Running sf-pediatric within a single SBATCH job

Section titled “Running sf-pediatric within a single SBATCH job”

Some clusters do not allow Nextflow pipelines to run on login nodes (even though the login node only handles job scheduling and orchestration, not the actual data processing). In this case, you should run the pipeline within a single SBATCH job. Here is an example, in which we request a single node with 40 CPUs.

#!/bin/sh
#SBATCH --mail-user=<email> # Change this.
#SBATCH --mail-type=ALL
#SBATCH --account=<account> # Change this.
#SBATCH --nodes=1
#SBATCH --cpus-per-task=40
#SBATCH --mem=128G # Please refer to your compute nodes characteristics.
#SBATCH --time=48:00:00 # Might need adjusting the time depending on the number of subjects.
# Load the required modules.
module load nextflow apptainer
# Variables for containers, etc.
export NXF_APPTAINER_CACHEDIR=<path/to/container_folder> # Change this.
# Call for the pipeline execution.
nextflow run scilus/sf-pediatric -r 0.2.2 \
--input <path/to/input_folder> \ # Change this.
--outdir <path/to/output_folder> \ # Change this.
-profile ...,apptainer,slurm \ # Add any processing profiles you want to run.
-resume

You can then submit your job by using the sbatch command.

Terminal window
sbatch cmd_sfpediatric_sbatch.sh

sf-pediatric allows users to select a specific output space in which all subjects will be registered.

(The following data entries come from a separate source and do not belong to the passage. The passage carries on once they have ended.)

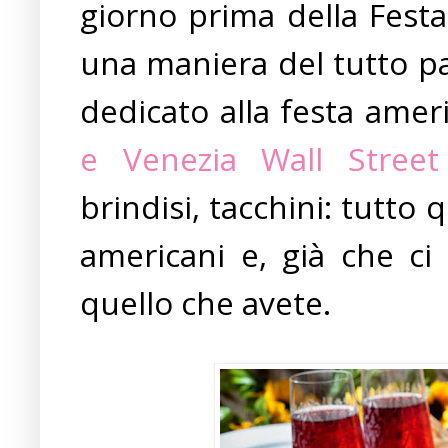
giorno prima della Festa
una maniera del tutto pa
dedicato alla festa amer
e Venezia
Wall Street 
brindisi, tacchini: tutto
americani e, già che ci 
quello che avete.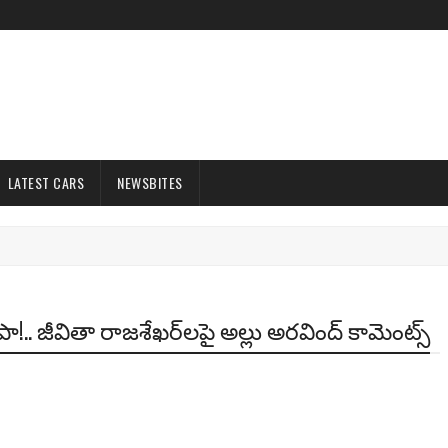
LATEST CARS
NEWSBITES
ంపా!.. జీవితా రాజశేఖర్‌లపై అల్లు అరవింద్ కామెంట్స్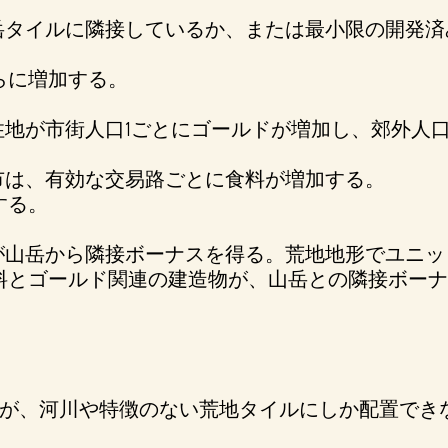
岳タイルに隣接しているか、または最小限の開発
らに増加する。
住地が市街人口1ごとにゴールドが増加し、郊外人口
市は、有効な交易路ごとに食料が増加する。
する。
が山岳から隣接ボーナスを得る。荒地地形でユニ
料とゴールド関連の建造物が、山岳との隣接ボー
が、河川や特徴のない荒地タイルにしか配置でき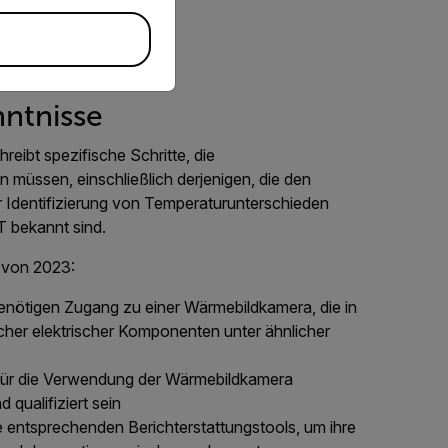
nntnisse
hreibt spezifische Schritte, die
müssen, einschließlich derjenigen, die den
 Identifizierung von Temperaturunterschieden
ΔT bekannt sind.
n von 2023:
benötigen Zugang zu einer Wärmebildkamera, die in
icher elektrischer Komponenten unter ähnlicher
für die Verwendung der Wärmebildkamera
 qualifiziert sein
e entsprechenden Berichterstattungstools, um ihre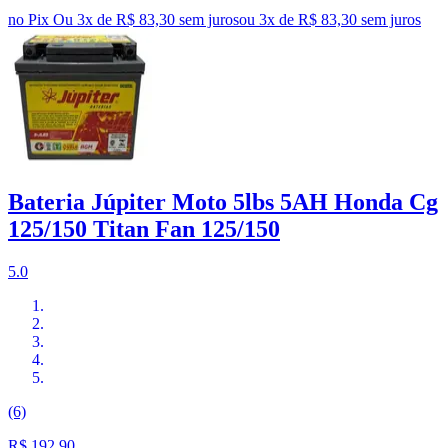
no Pix
Ou 3x de R$ 83,30 sem juros
ou
3
x de
R$ 83,30
sem juros
Bateria Júpiter Moto 5lbs 5AH Honda Cg
125/150 Titan Fan 125/150
5.0
(6)
R$ 192,90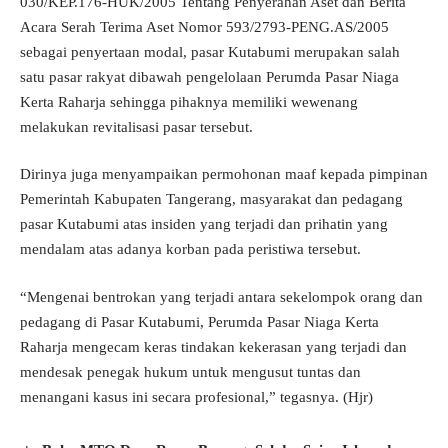
030/KEP.176-HUK/2005 Tentang Penyerahan Aset dan Berita
Acara Serah Terima Aset Nomor 593/2793-PENG.AS/2005
sebagai penyertaan modal, pasar Kutabumi merupakan salah
satu pasar rakyat dibawah pengelolaan Perumda Pasar Niaga
Kerta Raharja sehingga pihaknya memiliki wewenang
melakukan revitalisasi pasar tersebut.
Dirinya juga menyampaikan permohonan maaf kepada pimpinan
Pemerintah Kabupaten Tangerang, masyarakat dan pedagang
pasar Kutabumi atas insiden yang terjadi dan prihatin yang
mendalam atas adanya korban pada peristiwa tersebut.
“Mengenai bentrokan yang terjadi antara sekelompok orang dan
pedagang di Pasar Kutabumi, Perumda Pasar Niaga Kerta
Raharja mengecam keras tindakan kekerasan yang terjadi dan
mendesak penegak hukum untuk mengusut tuntas dan
menangani kasus ini secara profesional,” tegasnya. (Hjr)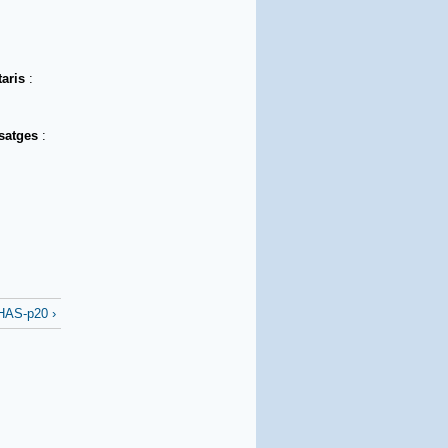
taris
:
asatges
:
AS-p20 ›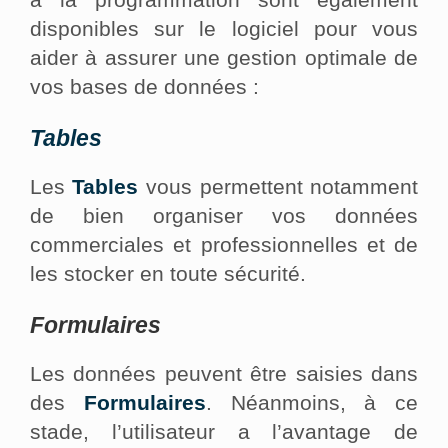
disponibles sur le logiciel pour vous
aider à assurer une gestion optimale de
vos bases de données :
Tables
Les
Tables
vous permettent notamment
de bien organiser vos données
commerciales et professionnelles et de
les stocker en toute sécurité.
Formulaires
Les données peuvent être saisies dans
des
Formulaires
. Néanmoins, à ce
stade, l’utilisateur a l’avantage de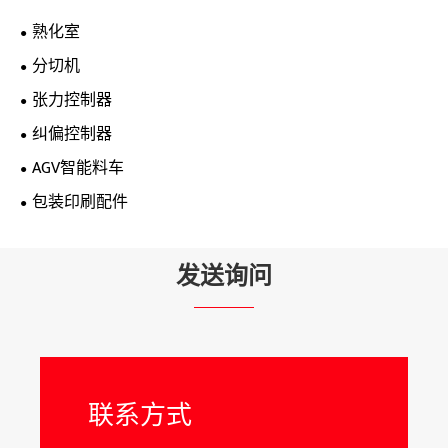
熟化室
分切机
张力控制器
纠偏控制器
AGV智能料车
包装印刷配件
发送询问
联系方式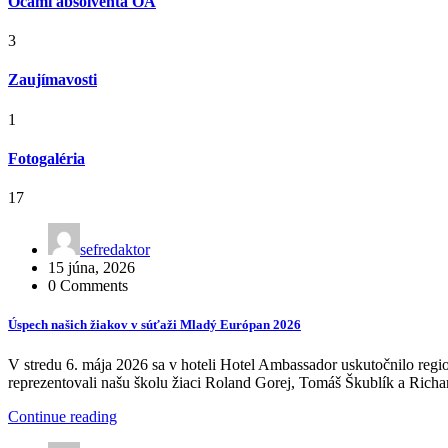
Očami absolventa OA
3
Zaujímavosti
1
Fotogaléria
17
sefredaktor
15 júna, 2026
0 Comments
Úspech našich žiakov v súťaži Mladý Európan 2026
V stredu 6. mája 2026 sa v hoteli Hotel Ambassador uskutočnilo reg
reprezentovali našu školu žiaci Roland Gorej, Tomáš Škublík a Ric
Continue reading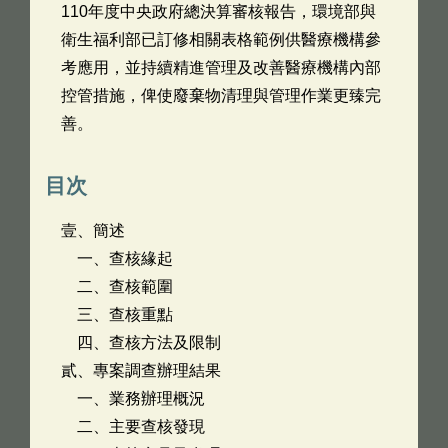
110年度中央政府總決算審核報告，環境部與
衛生福利部已訂修相關表格範例供醫療機構參
考應用，並持續精進管理及改善醫療機構內部
控管措施，俾使廢棄物清理與管理作業更臻完
善。
目次
壹、簡述
一、查核緣起
二、查核範圍
三、查核重點
四、查核方法及限制
貳、專案調查辦理結果
一、業務辦理概況
二、主要查核發現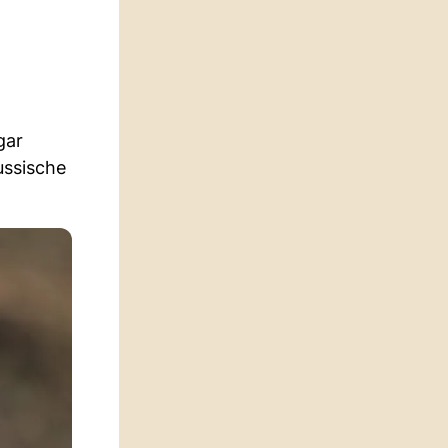
gar
ussische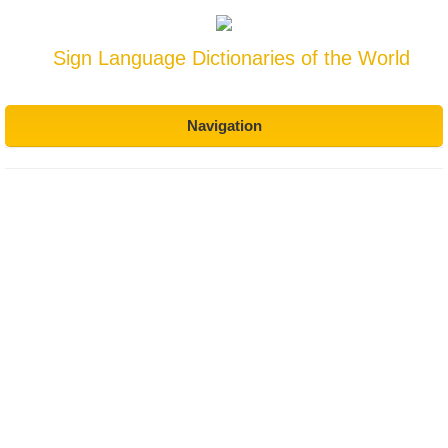
Sign Language Dictionaries of the World
Navigation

These templates are fetched using the TemplateFlow Archive (Ciric et al, 2022). While downloading is directly handled in sf-pediatric when internet is available, for offline use, the selected template (specified using the --template parameter) needs to be available. You can refer to the official TemplateFlow documentation for information on how to download the archive using either datalad or the Python client.